Zero-knowledge proofs are one of the most powerful cryptographic primitives introduced to public blockchain systems in the past decade. The concept was developed in theoretical computer science in the 1980s by Shafi Goldwasser, Silvio Micali, and Charles Rackoff, but practical applications at blockchain scale only became computationally feasible in the 2010s and 2020s as proof generation and verification algorithms improved dramatically.
The classic illustration is the colorblind verifier problem: a prover wants to convince a colorblind verifier that two objects are different colors without revealing what the colors are. Through a series of probabilistic challenges and responses, the prover can make the verifier arbitrarily confident in the truth of the color difference without disclosing the actual colors. In cryptographic ZK systems, this is formalized into mathematical constructions that produce compact, verifiable proofs of computational statements.
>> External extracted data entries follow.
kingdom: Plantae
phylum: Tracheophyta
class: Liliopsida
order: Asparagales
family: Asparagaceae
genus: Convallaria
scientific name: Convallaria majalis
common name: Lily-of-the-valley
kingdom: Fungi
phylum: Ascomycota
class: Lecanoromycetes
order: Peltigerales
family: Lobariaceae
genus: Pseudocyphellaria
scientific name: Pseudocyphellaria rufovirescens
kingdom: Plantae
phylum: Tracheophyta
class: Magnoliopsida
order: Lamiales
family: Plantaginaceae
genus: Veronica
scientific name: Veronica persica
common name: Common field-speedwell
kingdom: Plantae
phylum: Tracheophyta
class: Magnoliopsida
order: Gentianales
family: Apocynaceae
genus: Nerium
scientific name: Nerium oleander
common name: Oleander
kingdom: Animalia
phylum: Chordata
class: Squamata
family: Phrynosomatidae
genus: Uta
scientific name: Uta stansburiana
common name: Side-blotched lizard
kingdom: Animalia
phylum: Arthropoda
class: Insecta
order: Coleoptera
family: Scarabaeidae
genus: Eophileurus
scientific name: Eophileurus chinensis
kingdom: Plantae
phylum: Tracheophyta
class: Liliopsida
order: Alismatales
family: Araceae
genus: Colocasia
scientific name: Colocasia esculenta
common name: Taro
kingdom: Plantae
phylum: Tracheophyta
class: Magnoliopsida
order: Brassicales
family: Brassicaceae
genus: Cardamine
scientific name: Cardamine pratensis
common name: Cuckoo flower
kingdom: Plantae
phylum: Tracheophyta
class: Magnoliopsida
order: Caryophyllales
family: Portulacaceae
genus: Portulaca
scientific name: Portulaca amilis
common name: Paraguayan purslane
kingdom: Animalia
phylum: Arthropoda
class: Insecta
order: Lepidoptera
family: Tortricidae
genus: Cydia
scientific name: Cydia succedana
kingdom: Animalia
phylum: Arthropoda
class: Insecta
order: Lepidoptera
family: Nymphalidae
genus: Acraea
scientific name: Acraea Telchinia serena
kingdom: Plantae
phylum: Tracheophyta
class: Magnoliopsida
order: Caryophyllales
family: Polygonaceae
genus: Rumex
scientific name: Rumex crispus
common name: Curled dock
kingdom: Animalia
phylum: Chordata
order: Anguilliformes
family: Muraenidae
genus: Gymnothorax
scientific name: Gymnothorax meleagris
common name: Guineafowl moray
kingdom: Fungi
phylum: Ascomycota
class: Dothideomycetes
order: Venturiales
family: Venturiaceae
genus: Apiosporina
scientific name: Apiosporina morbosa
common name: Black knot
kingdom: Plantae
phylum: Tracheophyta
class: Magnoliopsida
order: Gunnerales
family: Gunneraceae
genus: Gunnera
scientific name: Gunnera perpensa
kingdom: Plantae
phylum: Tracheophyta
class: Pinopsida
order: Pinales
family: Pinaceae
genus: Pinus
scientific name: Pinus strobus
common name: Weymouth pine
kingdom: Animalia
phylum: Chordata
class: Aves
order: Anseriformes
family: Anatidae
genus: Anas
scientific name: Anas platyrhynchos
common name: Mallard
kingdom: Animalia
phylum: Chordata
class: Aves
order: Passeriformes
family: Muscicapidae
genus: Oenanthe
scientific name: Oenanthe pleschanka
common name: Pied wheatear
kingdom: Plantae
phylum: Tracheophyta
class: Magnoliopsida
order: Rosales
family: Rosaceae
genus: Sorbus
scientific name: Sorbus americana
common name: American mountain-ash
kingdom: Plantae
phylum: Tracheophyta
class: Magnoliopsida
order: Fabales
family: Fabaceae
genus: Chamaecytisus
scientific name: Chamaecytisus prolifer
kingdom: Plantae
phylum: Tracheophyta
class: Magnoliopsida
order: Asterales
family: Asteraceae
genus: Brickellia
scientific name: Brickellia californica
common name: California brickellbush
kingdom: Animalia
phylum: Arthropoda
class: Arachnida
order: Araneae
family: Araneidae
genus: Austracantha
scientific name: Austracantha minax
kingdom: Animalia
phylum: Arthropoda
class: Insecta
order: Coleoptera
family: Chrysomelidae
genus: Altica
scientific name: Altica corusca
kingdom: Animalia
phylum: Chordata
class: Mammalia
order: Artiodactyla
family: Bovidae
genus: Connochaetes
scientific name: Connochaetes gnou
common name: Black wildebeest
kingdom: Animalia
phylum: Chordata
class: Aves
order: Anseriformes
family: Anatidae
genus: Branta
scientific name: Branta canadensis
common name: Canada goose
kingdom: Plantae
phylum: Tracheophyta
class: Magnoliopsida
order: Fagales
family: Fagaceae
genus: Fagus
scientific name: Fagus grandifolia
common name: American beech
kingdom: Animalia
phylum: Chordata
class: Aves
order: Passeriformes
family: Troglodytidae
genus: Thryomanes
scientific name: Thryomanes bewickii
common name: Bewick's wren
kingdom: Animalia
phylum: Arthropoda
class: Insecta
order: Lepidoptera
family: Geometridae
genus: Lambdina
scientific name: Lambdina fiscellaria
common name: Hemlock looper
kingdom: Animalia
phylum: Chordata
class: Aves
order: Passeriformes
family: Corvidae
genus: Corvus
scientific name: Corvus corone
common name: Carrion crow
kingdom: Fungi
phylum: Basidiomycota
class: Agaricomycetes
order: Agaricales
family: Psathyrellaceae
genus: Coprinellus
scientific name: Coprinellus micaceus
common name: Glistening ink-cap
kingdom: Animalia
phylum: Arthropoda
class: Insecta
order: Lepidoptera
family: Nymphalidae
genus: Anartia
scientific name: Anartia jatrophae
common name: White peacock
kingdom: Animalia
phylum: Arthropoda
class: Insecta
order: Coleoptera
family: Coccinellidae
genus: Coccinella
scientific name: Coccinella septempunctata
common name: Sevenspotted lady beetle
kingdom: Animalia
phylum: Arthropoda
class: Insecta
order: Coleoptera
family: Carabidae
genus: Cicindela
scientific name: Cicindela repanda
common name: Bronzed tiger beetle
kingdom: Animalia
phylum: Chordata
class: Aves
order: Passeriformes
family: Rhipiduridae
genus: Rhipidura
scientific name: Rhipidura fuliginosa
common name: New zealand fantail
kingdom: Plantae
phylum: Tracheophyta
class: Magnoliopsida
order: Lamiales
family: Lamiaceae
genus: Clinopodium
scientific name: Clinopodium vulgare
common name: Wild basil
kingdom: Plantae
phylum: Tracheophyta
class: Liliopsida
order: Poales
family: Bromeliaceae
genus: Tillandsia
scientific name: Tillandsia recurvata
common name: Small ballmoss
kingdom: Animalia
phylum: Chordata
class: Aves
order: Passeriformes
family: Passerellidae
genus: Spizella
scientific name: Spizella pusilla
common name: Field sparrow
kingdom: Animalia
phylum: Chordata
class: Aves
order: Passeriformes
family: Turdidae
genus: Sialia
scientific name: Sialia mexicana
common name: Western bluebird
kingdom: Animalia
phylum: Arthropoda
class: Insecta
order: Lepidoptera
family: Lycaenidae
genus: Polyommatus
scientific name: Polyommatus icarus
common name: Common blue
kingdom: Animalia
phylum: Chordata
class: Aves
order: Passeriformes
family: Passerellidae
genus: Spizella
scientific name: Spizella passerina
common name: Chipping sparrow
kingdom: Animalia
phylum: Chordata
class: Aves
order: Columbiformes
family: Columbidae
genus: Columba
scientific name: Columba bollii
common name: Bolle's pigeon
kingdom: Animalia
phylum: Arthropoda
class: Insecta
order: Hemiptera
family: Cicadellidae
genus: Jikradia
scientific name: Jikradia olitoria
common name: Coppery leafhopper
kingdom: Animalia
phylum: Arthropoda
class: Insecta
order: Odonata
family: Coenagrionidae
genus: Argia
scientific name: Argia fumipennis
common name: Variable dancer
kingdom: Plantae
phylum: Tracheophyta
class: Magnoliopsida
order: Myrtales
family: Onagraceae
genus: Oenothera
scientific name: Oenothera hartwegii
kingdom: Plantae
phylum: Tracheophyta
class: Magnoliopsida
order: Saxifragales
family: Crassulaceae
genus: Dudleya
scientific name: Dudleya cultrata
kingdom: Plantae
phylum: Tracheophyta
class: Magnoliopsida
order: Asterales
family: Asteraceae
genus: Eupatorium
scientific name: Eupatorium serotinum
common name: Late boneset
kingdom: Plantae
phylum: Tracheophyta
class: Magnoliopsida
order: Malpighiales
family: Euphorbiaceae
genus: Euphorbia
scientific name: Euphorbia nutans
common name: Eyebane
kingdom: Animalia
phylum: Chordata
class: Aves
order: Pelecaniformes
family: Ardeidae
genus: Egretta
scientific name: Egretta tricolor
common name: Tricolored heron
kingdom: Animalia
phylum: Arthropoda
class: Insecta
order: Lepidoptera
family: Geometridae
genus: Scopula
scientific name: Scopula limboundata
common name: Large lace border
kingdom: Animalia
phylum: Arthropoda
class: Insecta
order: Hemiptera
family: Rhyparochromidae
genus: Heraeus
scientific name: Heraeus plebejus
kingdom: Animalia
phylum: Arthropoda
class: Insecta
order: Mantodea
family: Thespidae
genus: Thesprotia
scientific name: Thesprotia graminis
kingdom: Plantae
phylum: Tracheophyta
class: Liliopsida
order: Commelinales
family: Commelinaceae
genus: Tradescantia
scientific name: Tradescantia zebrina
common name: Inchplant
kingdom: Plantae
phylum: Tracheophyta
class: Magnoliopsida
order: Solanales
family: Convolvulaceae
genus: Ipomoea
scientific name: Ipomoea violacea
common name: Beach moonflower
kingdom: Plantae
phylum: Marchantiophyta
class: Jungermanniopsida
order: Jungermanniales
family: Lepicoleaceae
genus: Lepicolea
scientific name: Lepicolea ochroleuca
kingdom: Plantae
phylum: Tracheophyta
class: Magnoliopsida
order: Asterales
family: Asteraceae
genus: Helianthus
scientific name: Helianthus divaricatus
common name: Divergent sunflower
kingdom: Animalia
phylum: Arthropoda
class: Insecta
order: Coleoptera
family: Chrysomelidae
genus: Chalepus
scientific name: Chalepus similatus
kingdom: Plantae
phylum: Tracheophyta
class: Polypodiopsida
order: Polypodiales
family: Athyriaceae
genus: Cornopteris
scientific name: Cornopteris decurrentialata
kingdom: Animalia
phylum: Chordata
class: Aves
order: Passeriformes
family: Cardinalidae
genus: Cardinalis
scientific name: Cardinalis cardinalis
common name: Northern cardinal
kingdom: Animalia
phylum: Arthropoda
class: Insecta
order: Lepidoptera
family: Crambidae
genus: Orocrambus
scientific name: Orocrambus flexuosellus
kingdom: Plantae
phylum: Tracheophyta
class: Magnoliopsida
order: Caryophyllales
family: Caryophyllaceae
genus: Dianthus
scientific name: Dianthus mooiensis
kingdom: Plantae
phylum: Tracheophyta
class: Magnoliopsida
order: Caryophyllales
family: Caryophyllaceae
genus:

In the blockchain context, zero-knowledge proofs serve two primary functions. The first is privacy: ZK proofs allow a user to prove that they know a secret (a private key, a password, a credential) or that a transaction satisfies certain conditions without revealing the underlying data. Privacy-focused cryptocurrencies like Zcash use ZK proofs (specifically zk-SNARKs) to enable shielded transactions where amounts and addresses are hidden but the transaction validity is publicly verifiable. Tornado Cash, before its sanctioning by the Office of Foreign Assets Control (OFAC) in 2022, used ZK proofs to enable private Ethereum transactions.
The second function is scalability, used in ZK rollup technology. A ZK rollup processes thousands of transactions off-chain and generates a single succinct proof — a zk-SNARK or zk-STARK — that proves the validity of all those transactions simultaneously. This proof is posted to the main blockchain, which only needs to verify the proof rather than re-execute every transaction, reducing gas costs and increasing throughput by orders of magnitude. zkSync, StarkNet, Polygon zkEVM, and Scroll are prominent ZK rollup implementations.
For regulators, ZK proofs present a dual challenge. The same technology that enables legitimate financial privacy also enables obfuscation of illicit transactions. The OFAC sanctioning of Tornado Cash smart contracts raised novel questions about whether sanctioning open-source software code is legally and constitutionally valid — litigation on this question was ongoing as of early 2026. For infrastructure builders and DeFi participants, ZK proofs represent the technological foundation of both the privacy and scalability layers of next-generation blockchain systems, making them among the most consequential active areas of cryptographic engineering.